Once a sorority girl,
always a sorority girl! It was the good ol’ college days at Southwest
Missouri State University and the memorable years of cramped living in the Alpha
Delta Pi house on Elm Street where I learned the valuable ‘glue gun skills’ I
have forever appreciated. My days as
Spirit Chair for ADPi developed my organizational, creative and artistic skills
as I presented sisters with “Shinin’ Diamonds” for their outstanding
achievements during our weekly meetings.
Always creative, my college sorority was a great place to channel that
energy into craft time at the looney bin!
I remember once going to Mardi Gras and coming back with bags of cheap
beads and glue gunning them to everything in sight…I made bead covered picture
frames, mirrors and even a trash can! Fast
forward today to post graduate life and I’ve gone through phases of cross-stitch,
painted stained glass, dress making (I could only do just one pattern though)
and scrapbooking.
Most recently, this
super ambitious sorority girl is channeling her ‘glue gun skills’ and is
learning how to quilt. In 2008, my
interest was first peeked in quilting after I did a news story that took me to
the Eddie Mae Herron Center in Pocahontas, Arkansas. There, my photographer and I shot video of a ‘Freedom
Quilt’ that was used by slaves escaping on the Underground Railroad to the
North. Every block on the quilt served
as part of a map that led the slaves to freedom. House slaves would clean the quilts and hang
them on the front porches to dry and as the escaped slaves traveled through,
they would know where to go. The quilt
was beautiful and the concept was amazing to me!
It wasn’t until we
were in Tupelo before I finally took a quilting class. Just by chance I found a “Beginner’s Quilting
Class” at Hobby Lobby and spent every Monday night the youngest of about 10
women. (Where are the Hobby Lobby’s up
here?) Our move to New York left me a few classes short of finishing my
project, so I’m not real versed on much past doing the topper. Fortunately, my mom found a woman in Mt.
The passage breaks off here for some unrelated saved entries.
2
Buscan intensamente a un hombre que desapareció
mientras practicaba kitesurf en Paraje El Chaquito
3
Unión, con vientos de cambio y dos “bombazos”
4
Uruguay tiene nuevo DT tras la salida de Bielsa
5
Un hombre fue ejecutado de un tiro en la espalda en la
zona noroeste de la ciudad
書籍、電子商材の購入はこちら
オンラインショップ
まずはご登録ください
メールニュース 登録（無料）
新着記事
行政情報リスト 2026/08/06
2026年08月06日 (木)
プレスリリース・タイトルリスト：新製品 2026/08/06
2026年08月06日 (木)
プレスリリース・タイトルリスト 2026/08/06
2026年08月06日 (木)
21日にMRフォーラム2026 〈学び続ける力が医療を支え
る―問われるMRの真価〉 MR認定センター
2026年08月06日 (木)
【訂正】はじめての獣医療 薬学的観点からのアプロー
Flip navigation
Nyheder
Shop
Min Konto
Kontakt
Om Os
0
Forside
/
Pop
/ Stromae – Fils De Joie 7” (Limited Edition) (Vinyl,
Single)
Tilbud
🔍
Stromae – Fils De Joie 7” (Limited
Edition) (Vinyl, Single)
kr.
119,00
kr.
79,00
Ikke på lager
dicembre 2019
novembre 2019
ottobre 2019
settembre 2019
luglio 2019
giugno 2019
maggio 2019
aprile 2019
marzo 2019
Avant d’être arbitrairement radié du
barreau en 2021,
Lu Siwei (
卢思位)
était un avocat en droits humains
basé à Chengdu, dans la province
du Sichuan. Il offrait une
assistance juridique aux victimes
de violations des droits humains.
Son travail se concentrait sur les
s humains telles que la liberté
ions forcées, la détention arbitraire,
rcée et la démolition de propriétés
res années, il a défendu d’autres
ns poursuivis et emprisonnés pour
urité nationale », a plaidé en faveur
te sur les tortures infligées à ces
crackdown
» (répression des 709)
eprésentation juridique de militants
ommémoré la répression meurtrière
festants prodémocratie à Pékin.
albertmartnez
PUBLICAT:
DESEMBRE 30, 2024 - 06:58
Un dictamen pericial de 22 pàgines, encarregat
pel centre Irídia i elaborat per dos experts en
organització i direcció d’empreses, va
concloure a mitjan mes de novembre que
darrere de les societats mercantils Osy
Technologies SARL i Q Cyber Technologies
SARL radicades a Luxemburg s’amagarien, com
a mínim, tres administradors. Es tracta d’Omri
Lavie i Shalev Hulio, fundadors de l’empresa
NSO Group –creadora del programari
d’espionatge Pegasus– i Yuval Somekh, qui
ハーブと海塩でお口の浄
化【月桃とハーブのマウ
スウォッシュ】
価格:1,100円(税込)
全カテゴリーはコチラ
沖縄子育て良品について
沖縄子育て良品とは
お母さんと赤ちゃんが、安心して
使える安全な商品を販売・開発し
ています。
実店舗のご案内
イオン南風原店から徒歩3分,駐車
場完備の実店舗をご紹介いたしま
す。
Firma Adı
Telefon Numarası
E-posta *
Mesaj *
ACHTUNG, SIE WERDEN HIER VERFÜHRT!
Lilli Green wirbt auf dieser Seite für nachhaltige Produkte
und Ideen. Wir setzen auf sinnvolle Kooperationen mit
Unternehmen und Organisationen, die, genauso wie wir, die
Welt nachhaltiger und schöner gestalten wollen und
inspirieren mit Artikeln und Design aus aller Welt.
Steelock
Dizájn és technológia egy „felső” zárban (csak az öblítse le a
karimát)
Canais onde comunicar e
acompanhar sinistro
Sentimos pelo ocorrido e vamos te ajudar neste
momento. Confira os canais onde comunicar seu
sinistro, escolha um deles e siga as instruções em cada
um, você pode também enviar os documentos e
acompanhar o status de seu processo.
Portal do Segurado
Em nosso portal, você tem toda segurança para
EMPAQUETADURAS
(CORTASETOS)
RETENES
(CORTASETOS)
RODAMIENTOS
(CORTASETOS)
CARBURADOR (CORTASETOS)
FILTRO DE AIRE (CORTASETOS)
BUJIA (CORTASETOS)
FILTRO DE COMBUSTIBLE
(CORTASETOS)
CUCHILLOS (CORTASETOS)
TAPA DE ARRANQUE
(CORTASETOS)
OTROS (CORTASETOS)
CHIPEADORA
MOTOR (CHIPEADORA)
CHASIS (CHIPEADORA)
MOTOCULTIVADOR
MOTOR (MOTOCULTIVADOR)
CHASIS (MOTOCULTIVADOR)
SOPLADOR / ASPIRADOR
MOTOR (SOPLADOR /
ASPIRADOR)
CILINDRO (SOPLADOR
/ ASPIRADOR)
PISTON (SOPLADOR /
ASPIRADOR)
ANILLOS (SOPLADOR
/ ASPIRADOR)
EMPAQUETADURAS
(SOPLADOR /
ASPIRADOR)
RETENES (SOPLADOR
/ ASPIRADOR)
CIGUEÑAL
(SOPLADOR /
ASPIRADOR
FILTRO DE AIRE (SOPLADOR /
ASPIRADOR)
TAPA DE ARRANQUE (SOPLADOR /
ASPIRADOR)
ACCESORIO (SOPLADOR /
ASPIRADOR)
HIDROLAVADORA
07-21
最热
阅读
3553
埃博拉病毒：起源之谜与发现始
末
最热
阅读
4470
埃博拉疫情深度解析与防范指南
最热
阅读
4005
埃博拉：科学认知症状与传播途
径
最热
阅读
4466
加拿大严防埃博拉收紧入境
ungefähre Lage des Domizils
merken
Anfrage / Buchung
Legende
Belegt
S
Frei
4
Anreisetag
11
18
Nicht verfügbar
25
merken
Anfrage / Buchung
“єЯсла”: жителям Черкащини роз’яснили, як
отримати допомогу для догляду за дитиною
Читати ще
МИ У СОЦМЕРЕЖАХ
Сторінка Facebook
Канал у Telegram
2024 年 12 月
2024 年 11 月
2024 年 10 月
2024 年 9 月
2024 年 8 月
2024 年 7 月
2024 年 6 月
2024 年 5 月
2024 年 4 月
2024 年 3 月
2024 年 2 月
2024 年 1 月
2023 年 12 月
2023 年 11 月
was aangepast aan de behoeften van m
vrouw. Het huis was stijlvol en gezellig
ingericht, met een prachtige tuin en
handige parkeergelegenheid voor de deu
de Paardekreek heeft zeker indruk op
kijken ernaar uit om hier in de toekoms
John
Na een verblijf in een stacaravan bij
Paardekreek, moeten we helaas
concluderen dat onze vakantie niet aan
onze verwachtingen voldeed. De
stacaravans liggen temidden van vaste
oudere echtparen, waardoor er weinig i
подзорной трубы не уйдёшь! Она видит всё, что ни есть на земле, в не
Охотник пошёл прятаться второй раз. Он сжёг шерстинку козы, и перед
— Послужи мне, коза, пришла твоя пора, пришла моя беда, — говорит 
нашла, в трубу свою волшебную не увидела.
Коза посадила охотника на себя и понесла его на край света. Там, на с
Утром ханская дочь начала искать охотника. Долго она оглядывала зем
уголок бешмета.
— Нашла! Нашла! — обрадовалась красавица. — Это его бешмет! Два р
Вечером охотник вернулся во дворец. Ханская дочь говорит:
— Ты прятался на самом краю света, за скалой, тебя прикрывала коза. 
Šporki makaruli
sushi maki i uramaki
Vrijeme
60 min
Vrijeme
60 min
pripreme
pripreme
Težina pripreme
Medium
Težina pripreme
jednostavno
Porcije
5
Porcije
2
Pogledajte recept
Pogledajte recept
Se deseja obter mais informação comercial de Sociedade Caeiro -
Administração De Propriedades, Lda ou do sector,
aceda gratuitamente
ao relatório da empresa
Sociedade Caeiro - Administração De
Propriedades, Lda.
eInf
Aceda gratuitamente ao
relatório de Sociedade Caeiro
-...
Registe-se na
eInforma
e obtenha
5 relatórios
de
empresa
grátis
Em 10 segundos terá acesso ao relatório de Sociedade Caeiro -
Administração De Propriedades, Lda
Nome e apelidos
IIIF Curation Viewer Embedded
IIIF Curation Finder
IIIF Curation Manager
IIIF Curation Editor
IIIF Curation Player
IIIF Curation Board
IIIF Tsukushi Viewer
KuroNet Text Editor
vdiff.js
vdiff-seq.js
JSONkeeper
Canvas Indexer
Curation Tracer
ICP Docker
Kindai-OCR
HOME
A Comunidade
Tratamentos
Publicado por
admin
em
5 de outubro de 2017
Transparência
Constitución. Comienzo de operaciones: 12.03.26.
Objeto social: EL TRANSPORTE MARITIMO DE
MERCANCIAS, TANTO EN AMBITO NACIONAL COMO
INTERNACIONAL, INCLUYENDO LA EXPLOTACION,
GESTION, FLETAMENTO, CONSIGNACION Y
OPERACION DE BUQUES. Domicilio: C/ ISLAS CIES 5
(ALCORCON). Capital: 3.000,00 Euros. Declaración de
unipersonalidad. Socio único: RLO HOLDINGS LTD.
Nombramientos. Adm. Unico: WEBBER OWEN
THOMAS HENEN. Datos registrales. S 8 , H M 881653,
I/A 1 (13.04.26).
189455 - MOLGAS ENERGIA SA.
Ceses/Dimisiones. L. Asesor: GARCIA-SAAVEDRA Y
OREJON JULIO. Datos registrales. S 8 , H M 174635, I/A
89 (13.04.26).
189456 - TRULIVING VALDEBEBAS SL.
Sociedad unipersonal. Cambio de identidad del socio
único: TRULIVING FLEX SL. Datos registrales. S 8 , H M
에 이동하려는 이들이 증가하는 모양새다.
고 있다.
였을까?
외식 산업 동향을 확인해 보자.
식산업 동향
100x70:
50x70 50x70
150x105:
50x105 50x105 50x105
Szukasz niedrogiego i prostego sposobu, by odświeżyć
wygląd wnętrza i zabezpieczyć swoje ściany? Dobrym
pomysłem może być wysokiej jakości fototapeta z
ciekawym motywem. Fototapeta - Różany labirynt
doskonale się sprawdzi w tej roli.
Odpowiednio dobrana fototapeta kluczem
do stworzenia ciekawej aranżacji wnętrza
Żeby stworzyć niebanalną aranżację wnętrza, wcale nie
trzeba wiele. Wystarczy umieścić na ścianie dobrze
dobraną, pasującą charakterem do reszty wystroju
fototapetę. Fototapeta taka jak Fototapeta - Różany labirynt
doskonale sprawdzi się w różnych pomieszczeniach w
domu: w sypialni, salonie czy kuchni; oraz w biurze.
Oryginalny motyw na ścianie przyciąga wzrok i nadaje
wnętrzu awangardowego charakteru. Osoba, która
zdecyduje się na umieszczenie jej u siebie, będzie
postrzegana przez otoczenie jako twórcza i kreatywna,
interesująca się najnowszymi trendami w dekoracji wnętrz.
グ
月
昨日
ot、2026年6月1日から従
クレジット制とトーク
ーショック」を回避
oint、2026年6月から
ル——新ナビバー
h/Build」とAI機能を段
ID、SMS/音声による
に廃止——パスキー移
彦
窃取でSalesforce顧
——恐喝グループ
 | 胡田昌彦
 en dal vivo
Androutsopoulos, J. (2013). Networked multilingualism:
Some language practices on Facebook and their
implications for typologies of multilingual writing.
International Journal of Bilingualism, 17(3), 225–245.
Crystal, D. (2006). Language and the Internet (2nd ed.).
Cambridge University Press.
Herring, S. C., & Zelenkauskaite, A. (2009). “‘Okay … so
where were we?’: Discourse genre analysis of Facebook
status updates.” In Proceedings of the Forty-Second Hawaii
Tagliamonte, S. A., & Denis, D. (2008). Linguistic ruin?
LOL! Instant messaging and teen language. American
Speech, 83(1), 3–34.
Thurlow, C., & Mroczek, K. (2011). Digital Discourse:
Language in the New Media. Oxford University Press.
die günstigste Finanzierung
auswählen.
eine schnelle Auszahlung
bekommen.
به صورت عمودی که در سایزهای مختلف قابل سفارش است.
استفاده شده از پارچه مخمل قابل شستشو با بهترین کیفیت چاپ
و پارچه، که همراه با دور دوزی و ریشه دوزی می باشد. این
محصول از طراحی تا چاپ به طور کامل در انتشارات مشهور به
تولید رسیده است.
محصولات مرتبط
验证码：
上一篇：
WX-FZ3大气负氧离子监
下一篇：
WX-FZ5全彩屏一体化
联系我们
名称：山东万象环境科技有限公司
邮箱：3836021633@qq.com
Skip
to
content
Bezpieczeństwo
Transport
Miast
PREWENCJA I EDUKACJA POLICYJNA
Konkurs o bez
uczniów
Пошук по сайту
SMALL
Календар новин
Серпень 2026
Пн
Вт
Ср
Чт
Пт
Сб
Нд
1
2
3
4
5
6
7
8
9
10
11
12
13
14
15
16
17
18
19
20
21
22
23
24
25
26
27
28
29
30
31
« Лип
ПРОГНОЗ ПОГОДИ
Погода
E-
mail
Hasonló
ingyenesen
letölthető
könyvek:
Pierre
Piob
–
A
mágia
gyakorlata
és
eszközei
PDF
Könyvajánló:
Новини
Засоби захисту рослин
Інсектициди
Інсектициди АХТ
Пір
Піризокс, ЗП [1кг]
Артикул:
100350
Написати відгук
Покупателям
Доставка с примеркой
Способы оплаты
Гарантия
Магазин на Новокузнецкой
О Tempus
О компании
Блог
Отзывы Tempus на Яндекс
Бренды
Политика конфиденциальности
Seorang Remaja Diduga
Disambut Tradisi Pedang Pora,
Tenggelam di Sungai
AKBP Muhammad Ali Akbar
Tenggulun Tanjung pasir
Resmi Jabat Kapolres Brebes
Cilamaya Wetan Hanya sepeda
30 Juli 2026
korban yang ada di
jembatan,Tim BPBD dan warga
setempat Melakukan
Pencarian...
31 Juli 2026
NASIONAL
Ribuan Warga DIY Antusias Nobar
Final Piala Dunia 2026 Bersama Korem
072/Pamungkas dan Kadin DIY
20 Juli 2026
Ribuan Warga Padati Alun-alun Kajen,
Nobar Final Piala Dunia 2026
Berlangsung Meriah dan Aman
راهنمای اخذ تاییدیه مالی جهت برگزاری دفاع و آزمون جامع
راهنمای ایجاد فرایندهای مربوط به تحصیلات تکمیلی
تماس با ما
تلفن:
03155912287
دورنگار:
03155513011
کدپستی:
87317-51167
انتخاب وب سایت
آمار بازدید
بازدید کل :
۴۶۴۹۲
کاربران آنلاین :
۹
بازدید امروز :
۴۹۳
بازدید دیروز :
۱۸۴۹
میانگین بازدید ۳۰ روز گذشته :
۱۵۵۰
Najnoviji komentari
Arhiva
View, Arkansas that machine stitched the top for only $20! Imagine my surprise when my mom entered it for
me in the Butler County Fair in Poplar Bluff, Missouri and it won third place
overall in the miniature quilt division!
Third place overall?!?
If I had to say I had
one regret in life, it would be not taking Home Economics when I was in high
school. I could just kick myself for
passing on that class. To this day, it still
takes me forever to remember which is bigger, the tablespoon or the teaspoon
and I usually call my mom for the majority of my cooking and sewing questions (fortunately
she has a Masters in Home Economics, University of Arkansas ’74). One of the hardest parts about moving to New
York is being so far from my family in Southeast Missouri.
So when my mom was
scheduled for a business meeting in Portland, Maine, she arranged to stop by
and see us before heading back home to the Heartland. That meant getting the guest room ready would
be a challenge! The sorority girl in me
decided rather than buy new bedding, I’d just make it! (That white ribbon was going straight to my
head when I cooked up this idea!) My
apologies to any other quilters in the Clifton Park area, I was the person with
all the books on quilting checked out from the Clifton Park-Halfmoon Library
for the last two months. Even with yards
and yards and yards of fabric, I still had to go back for more after I totally
jacked up half of the quilt…apparently being off a quarter of an inch is a big deal. Thank goodness for those coupons at Jo-Anns!
I ended up making a
duvet cover for the guest bedroom. One
(very complicated) side was the pattern ‘Blue Lagoon’ taken from the book Jelly Roll Quilts and the other side was
an easy 9.5″ x 9.5″ block
pattern.
My version of “Blue Lagoon” in Black
The easy side!
My little stint as Betsy Ross
also produced a throw pillow, which turned way cuter than I would have ever
guessed!
No throwing of this pillow please!
I couldn’t get the matching
shams done before my mom got here, but there are tentative plans for those in
the future and maybe some curtains
too, but we’ll see what happens. I
figure we’ll probably be snowed in all winter and have plenty of time to get to
all of that! Of course, this sorority
girl might be using her ‘glue gun skills’ for a new project by then…who knows?